What is being asked -
Update every entry below by replacing "scientific name" with "binomial name" and keeping everything else the same. Omit the pictures from your answer.

* * * * *

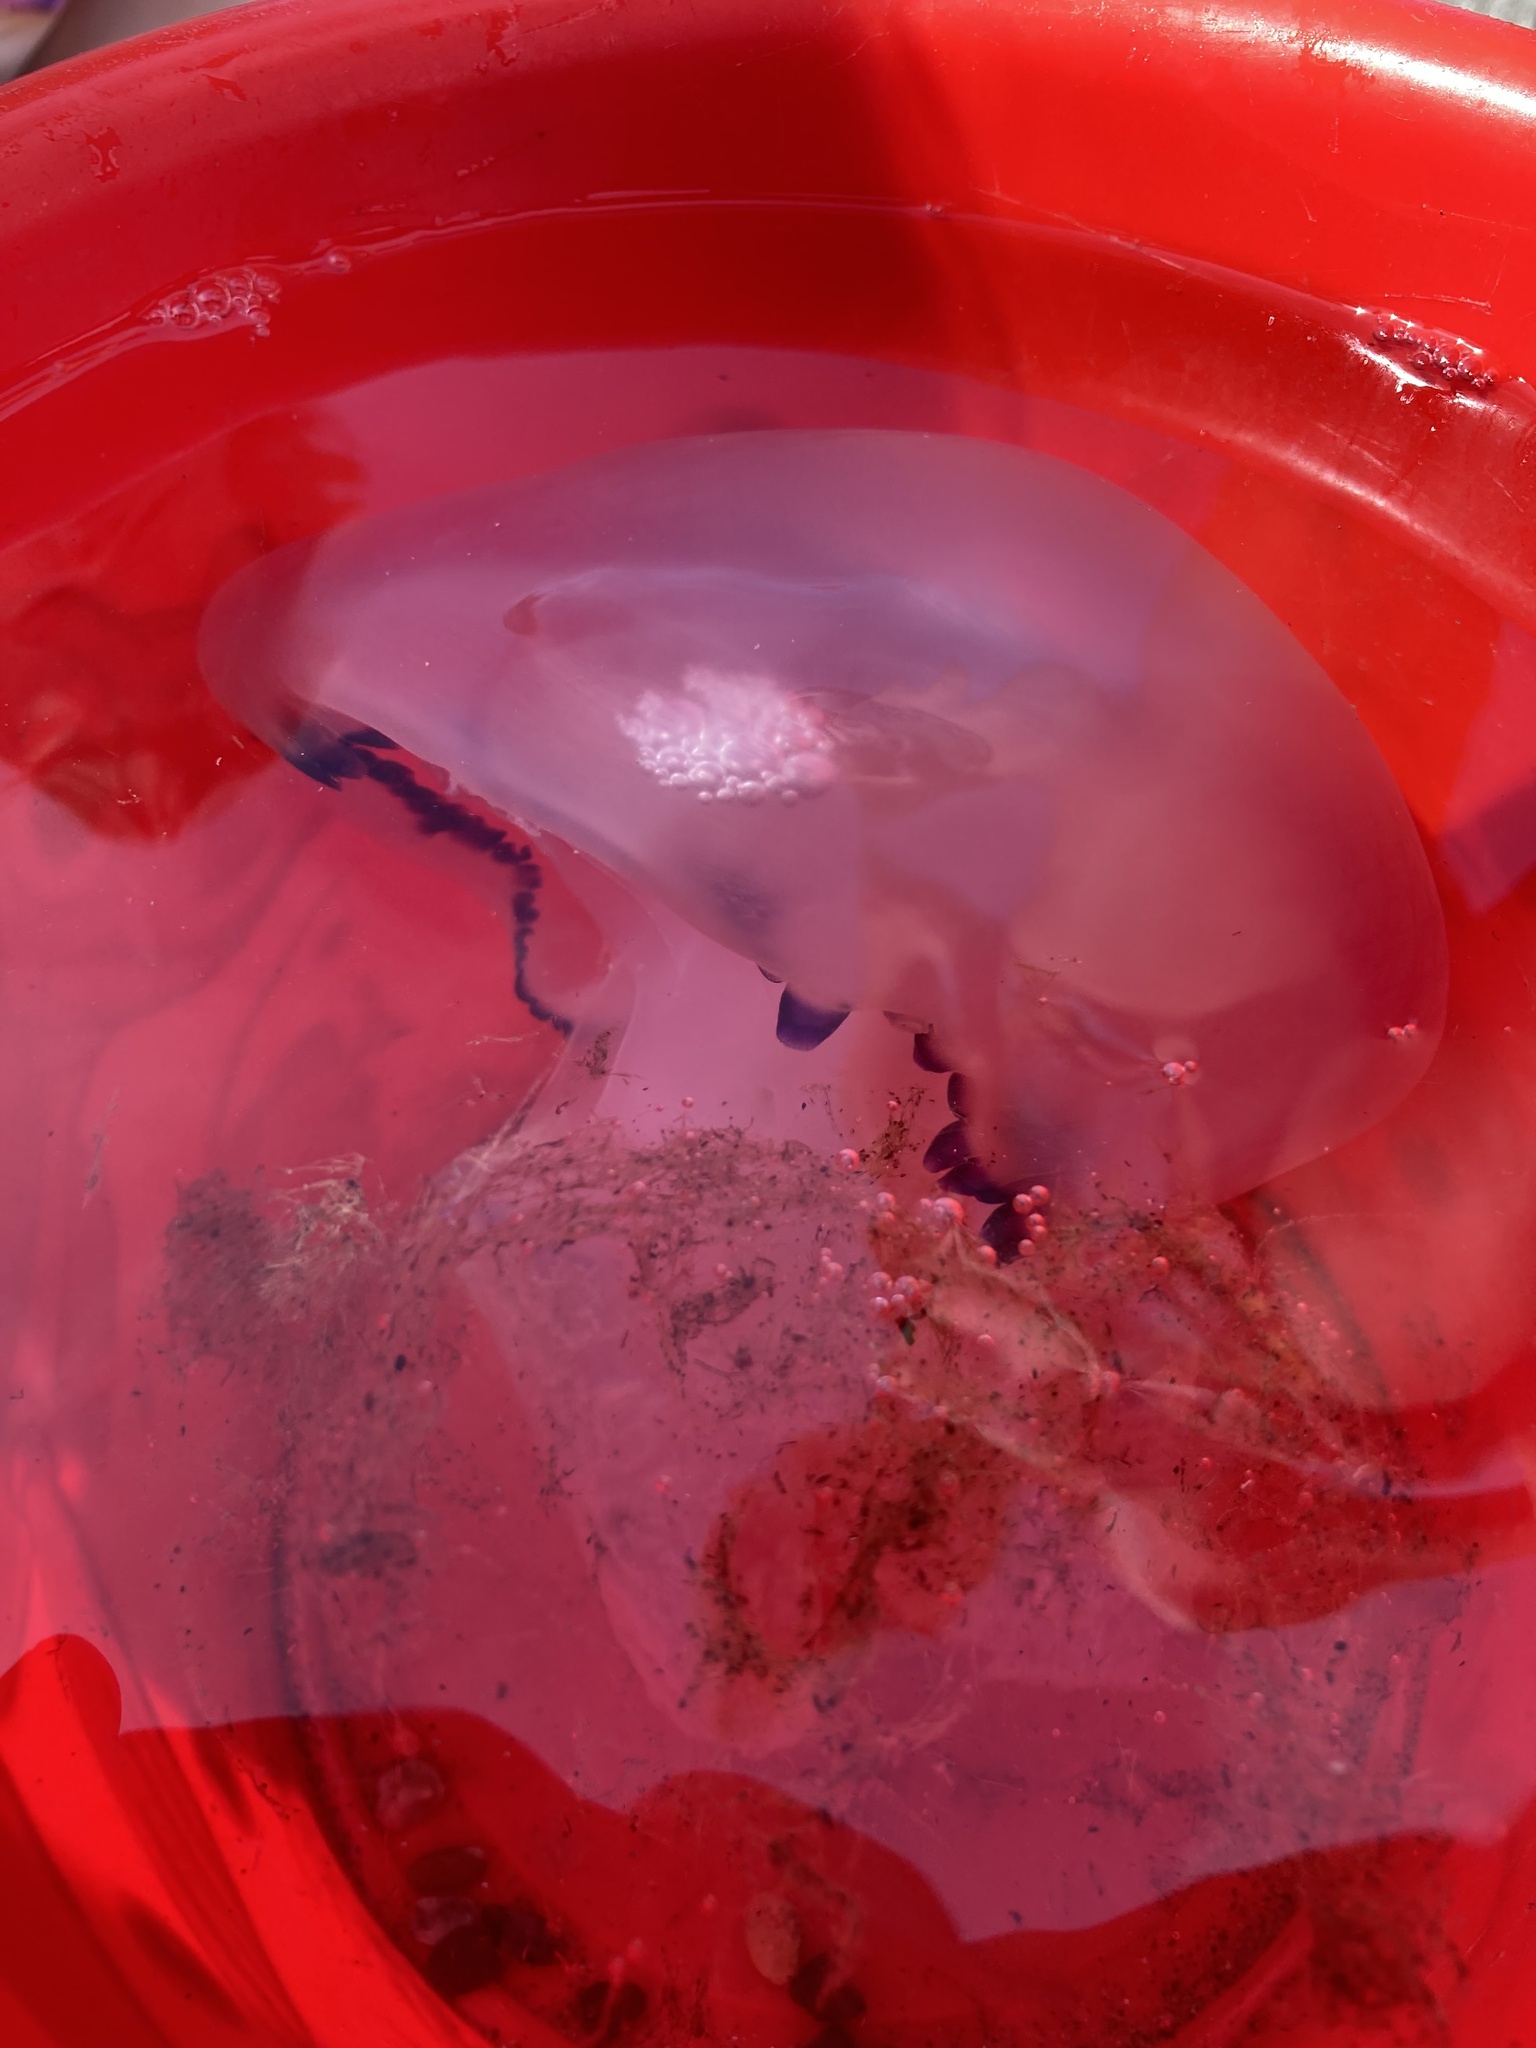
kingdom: Animalia
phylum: Cnidaria
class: Scyphozoa
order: Rhizostomeae
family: Rhizostomatidae
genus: Rhizostoma
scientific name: Rhizostoma pulmo
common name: Barrel jellyfish
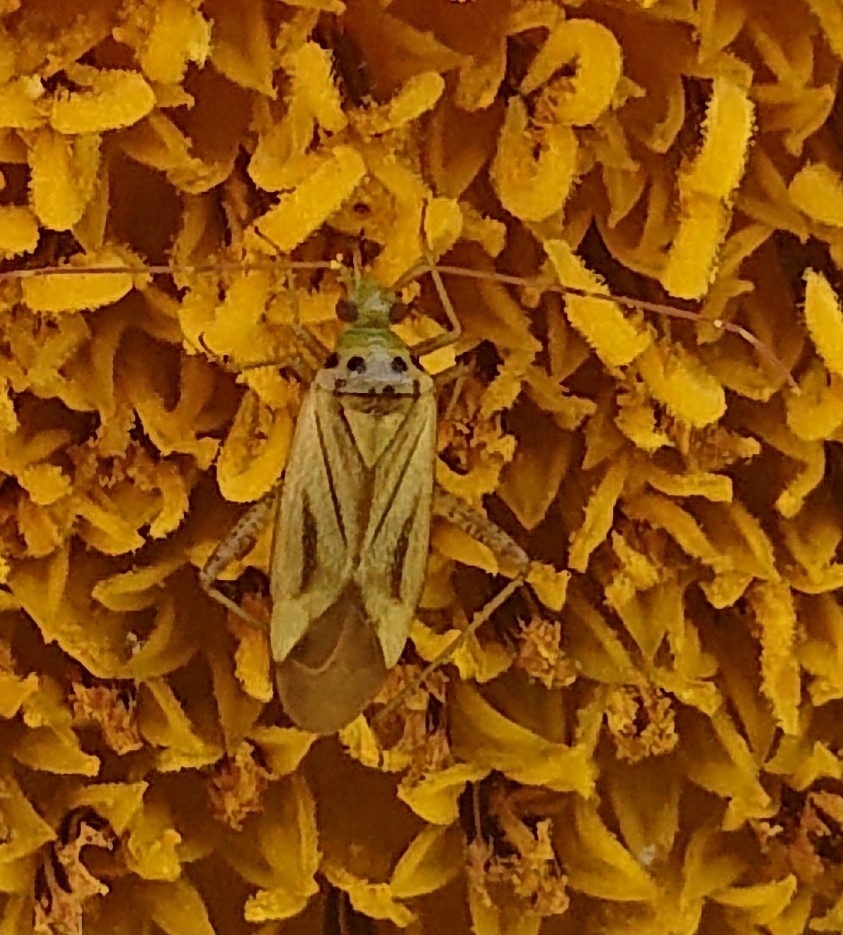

* * * * *

Result for this task -
kingdom: Animalia
phylum: Cnidaria
class: Scyphozoa
order: Rhizostomeae
family: Rhizostomatidae
genus: Rhizostoma
binomial name: Rhizostoma pulmo
common name: Barrel jellyfish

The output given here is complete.